Si le médecin est condamné, "généralement il a un avertissement, un blâme au motif qu'on ne peut certifier le lien entre le syndrome et le travail", ajoute le Docteur Dusang.
Comment les fraudes aux arrêts de travail sont traquées -
Si certains Réunionnais font face à un mal-être grandissant, d'autres à l'inverse se mettent en arrêt, sans forcément être malades. Les fraudes sont rares mais les arrêts de complaisance sont plus fréquents.
Les employeurs – tout comme l'Assurance maladie, peuvent parfois douter de la pertinence de l'arrêt. Pour lever le doute, certains assurés sont donc convoqués par le médecin-conseil.
Concernant les assurés, "nous avons des critères de sélection pour cibler les arrêts de travail", explique le Docteur Lefort. "On se fie au critère de la pathologie et de la durée."
Grâce à des éléments statistiques fournis par la Haute autorité de santé (HAS), "nous avons des référentiels sur lesquels se baser pour déclencher un accompagnement ou un contrôle", ajoute le Docteur Lefort de la Direction du service médical de la CGSS.
Dans le premier cas, un agent enquêteur agréé assermenté peut se rendre au domicile de la personne pour vérifier sa présence en dehors des heures de sortie autorisées.
Le contrôle peut aussi être d’ordre médical. Lorsque l’Assurance maladie ou l’employeur estime que l’arrêt de travail a de fortes chances de ne plus être médicalement justifié, le médecin-conseil convoque la personne arrêtée à un examen médical pour analyser son état de santé.
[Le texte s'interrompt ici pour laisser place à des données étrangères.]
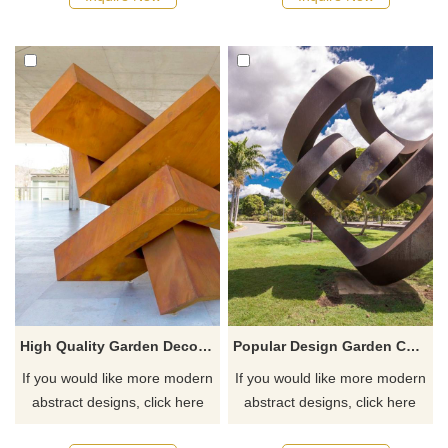
High Quality Garden Decorative Corten Steel Sculpture
Popular Design Garden Corten Steel Sculpture
If you would like more modern
If you would like more modern
abstract designs, click here
abstract designs, click here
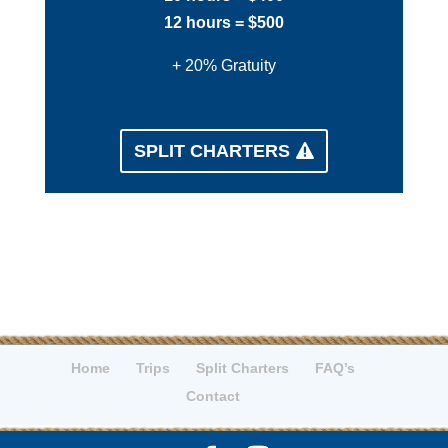
12 hours = $500
+ 20% Gratuity
SPLIT CHARTERS
Home
Trips
Split Charters
FAQ’s
Contact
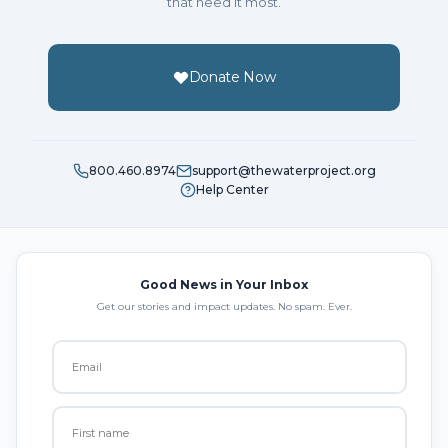
that need it most.
Donate Now
800.460.8974
support@thewaterproject.org
Help Center
Good News in Your Inbox
Get our stories and impact updates. No spam. Ever.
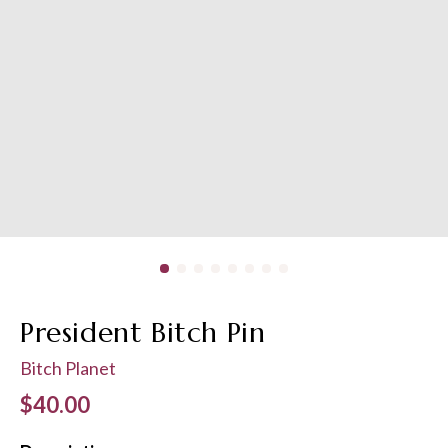
President Bitch Pin
Bitch Planet
Regular price
$40.00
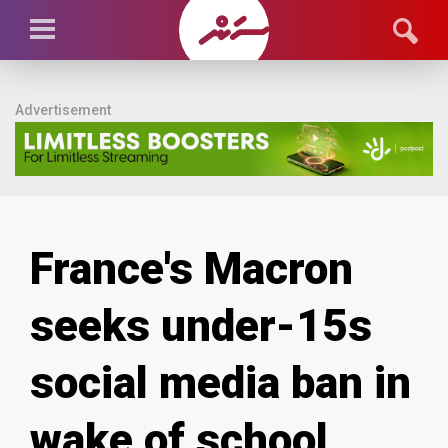
Advertisement
France's Macron
seeks under-15s
social media ban in
wake of school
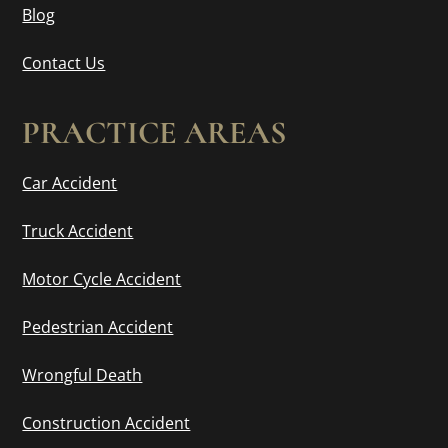
Blog
Contact Us
PRACTICE AREAS
Car Accident
Truck Accident
Motor Cycle Accident
Pedestrian Accident
Wrongful Death
Construction Accident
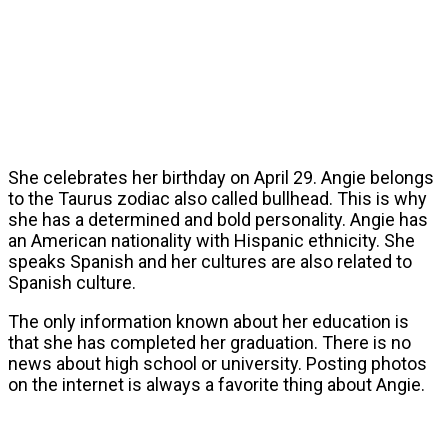
She celebrates her birthday on April 29. Angie belongs
to the Taurus zodiac also called bullhead. This is why
she has a determined and bold personality. Angie has
an American nationality with Hispanic ethnicity. She
speaks Spanish and her cultures are also related to
Spanish culture.
The only information known about her education is
that she has completed her graduation. There is no
news about high school or university. Posting photos
on the internet is always a favorite thing about Angie.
Les médecins ne sont pas les seuls à pouvoir effectuer ces contrôles. Les personnes arrêtées peuvent être convoquées par un infirmier du service médical ou un conseiller du service Assurance maladie (CSAM) à un rendez-vous téléphonique ou physique.
"Cela permet d'accompagner l'assuré dans le cadre du maintien à l'emploi et de contrôles les abus ou fraudes."
Dans les faits, près de la moitié des arrêts maladies sont contrôlés, tant que cela est fait "de façon pertinente", lance le Docteur Lefort "en comparant le motif, la raison et l'historique du patient. On ne va pas contrôler pour contrôler".
Encore faut-il que tout soit rempli et le numéro de sécurité sociale indiqué.